Stored data
[Start of Attachment]

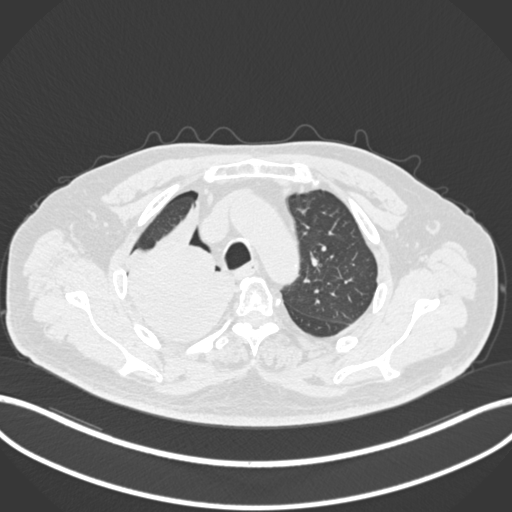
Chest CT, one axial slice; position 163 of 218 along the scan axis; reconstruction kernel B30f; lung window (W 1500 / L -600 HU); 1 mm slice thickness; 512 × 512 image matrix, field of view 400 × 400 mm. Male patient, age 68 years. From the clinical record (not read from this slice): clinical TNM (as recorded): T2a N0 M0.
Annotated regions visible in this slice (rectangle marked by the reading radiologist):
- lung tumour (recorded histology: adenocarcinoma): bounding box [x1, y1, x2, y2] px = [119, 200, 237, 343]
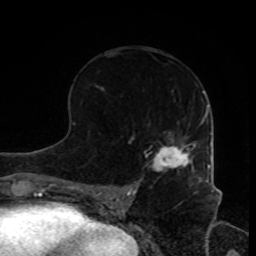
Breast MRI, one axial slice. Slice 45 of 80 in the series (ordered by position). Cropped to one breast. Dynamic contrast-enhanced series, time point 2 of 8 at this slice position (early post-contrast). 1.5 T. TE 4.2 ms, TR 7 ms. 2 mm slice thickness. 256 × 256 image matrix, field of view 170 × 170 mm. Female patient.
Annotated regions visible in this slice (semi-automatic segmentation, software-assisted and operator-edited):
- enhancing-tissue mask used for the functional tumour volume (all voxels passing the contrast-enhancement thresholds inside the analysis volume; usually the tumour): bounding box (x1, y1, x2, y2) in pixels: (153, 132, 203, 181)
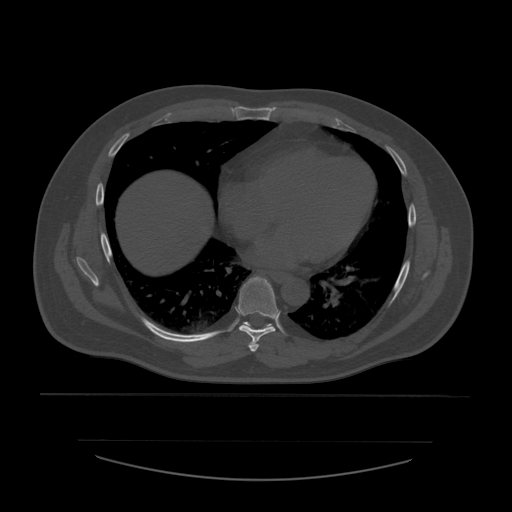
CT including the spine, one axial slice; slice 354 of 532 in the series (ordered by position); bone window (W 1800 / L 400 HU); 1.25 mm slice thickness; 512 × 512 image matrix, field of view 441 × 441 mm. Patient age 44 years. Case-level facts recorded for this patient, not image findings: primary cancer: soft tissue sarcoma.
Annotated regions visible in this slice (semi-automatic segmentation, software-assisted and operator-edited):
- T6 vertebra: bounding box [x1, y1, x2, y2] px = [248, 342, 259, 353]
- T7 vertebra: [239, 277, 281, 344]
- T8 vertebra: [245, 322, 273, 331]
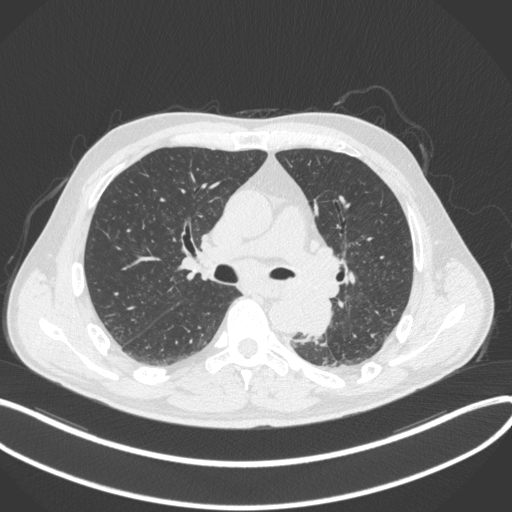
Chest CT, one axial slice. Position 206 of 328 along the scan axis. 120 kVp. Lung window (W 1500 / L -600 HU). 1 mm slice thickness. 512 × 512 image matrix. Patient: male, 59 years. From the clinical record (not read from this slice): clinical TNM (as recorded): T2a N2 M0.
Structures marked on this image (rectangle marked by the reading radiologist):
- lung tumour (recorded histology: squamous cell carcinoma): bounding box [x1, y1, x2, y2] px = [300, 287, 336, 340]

[End of Attachment]
[Start of Attachment]

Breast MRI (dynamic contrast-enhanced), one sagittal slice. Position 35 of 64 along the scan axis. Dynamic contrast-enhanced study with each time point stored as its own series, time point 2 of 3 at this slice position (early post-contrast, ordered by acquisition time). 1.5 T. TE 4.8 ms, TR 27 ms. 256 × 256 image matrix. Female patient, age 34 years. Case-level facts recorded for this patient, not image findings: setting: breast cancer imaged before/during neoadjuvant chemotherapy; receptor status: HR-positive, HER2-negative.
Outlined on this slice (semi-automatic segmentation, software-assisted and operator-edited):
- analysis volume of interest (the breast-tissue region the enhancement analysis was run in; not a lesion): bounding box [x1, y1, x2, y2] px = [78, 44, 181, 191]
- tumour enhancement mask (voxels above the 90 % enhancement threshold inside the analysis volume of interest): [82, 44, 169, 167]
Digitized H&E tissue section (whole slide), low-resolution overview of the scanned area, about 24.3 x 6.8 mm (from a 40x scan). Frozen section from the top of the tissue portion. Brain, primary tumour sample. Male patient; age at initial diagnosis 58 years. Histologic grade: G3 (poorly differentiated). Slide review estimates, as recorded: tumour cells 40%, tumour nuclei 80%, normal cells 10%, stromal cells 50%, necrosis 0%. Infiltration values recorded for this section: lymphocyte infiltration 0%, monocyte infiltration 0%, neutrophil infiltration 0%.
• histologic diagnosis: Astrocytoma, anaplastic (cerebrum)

[End of Attachment]

● **EXERCISE**:
Copy out every line of the data that includes the word "radiologist".

● **EXPECTED ANSWER**:
Annotated regions visible in this slice (rectangle marked by the reading radiologist):
Structures marked on this image (rectangle marked by the reading radiologist):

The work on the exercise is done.